Seguro de carro em 2026: O que esperar dos preços que começam o ano com estabilidade, no Brasil?

Seguro de carro em 2026: O que esperar dos preços que começam o ano com estabilidade, no Brasil?

Por Bárbara Souza

No início deste ano, o mercado de seguros de carro no Brasil mostra sinais de equilíbrio, mas também desafios para os consumidores. Segundo um levantamento recente da corretora digital Creditas Seguros, os preços médios das apólices de seguro auto registraram estabilidade em janeiro, com pequenos ajustes em relação aos últimos meses de 2025. Esses números podem representar um sinal de que o setor começa o ano com menos volatilidade.

De acordo com os dados levantados no estudo, o valor médio pago por homens ficou em R$ 2.390,32 em janeiro, cerca de 2,12% acima do observado em dezembro de 2025. Já as mulheres viram suas apólices subirem cerca de 1,83%, alcançando R$ 2.908,42 no mesmo período. A diferença entre gêneros segue relevante, com o público feminino pagando em média R$ 518,10 a mais pelo seguro — uma disparidade que, para especialistas, pode refletir diferenças nos perfis de risco assumidos pelas seguradoras.

A pesquisa considerou as cotações dos dez veículos mais vendidos em onze capitais brasileiras com grande representatividade no mercado automobilístico, como São Paulo, Rio de Janeiro, Belo Horizonte e Salvador, entre outras, de acordo com a Fenabrave (Federação Nacional da Distribuição de Veículos Automotores). Foram analisadas as menores cotações oferecidas por grandes seguradoras como Allianz, Bradesco, HDI, Itaú e Porto Seguro.

Embora o panorama geral seja de estabilidade, os números por modelo e região mostram discrepâncias importantes. Por exemplo, para as mulheres, o seguro do HB20 Sense Plus foi o mais barato entre os dez modelos analisados, enquanto o Compass Sport se destacou como o mais caro, ultrapassando R$ 4.000 em média para esse público. Entre os homens, o Onix Hatch marcou o menor valor médio, ao passo que o mesmo modelo do Compass figurou no topo dos preços.

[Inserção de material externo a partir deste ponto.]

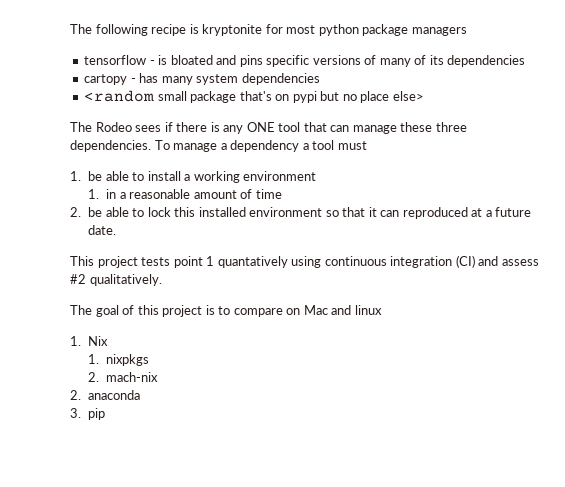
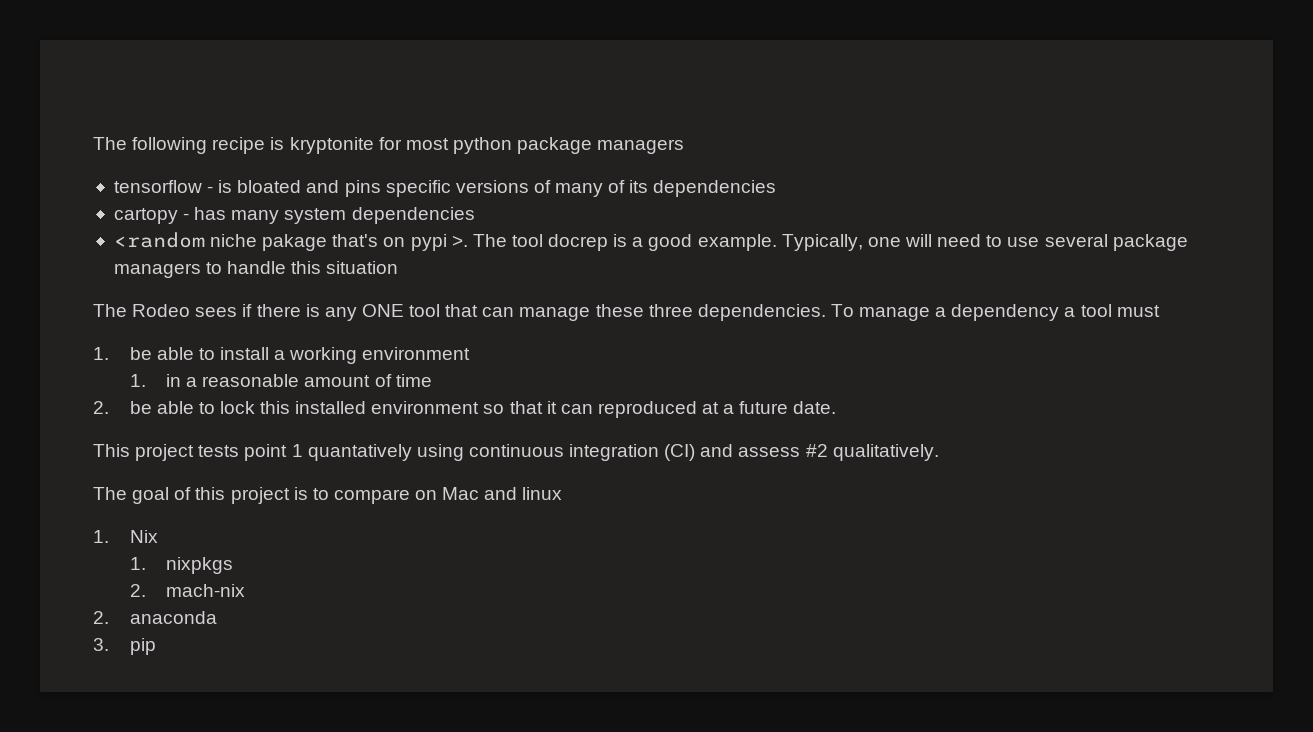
[157,91,237,103] small package -> [210,234,328,251] niche pakage
[320,91,424,103] but no place else> -> [451,234,1188,251] [113,261,399,278] >. The tool docrep is a good example. Typically, one will need to use several package managers to handle this situation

As capitais também exibem contrastes significativos: no Rio de Janeiro, as apólices médias ficaram bem acima da média nacional, chegando a patamares mais altos tanto para homens quanto para mulheres, em comparação com cidades como Brasília, Florianópolis e Vitória, onde os seguros apresentaram valores mais acessíveis.

Apesar da estabilidade dos preços observada no começo do ano, ela não deve ser interpretada como garantia de serenidade ao longo de todo o ano. Fatores como a inflação no setor automotivo, a sinistralidade (número de sinistros registrados), e a variação nos custos de consertos influenciam diretamente o cálculo das apólices, podendo impulsionar aumentos futuros. Além disso, o valor do seguro tende a representar uma porcentagem do preço do veículo, normalmente entre 3% e 8% do valor tabelado, dependendo do perfil do motorista e das coberturas contratadas.

Do lado do consumidor, a recomendação é que se mantenha atento às cotações e às diferentes ofertas do mercado, já que pequenas mudanças no perfil do condutor ou na escolha de coberturas podem alterar significativamente o valor final do seguro. Negociar com corretoras, comparar diversas seguradoras e revisar o uso real do veículo são estratégias que podem ajudar a encontrar um melhor custo-benefício.

Assim, mesmo em um cenário de relativa estabilidade no início do ano, a realidade do seguro de carros em 2026 continua marcada por diferenças regionais e de perfil, exigindo atenção redobrada por parte dos motoristas na hora de contratar ou renovar suas apólices.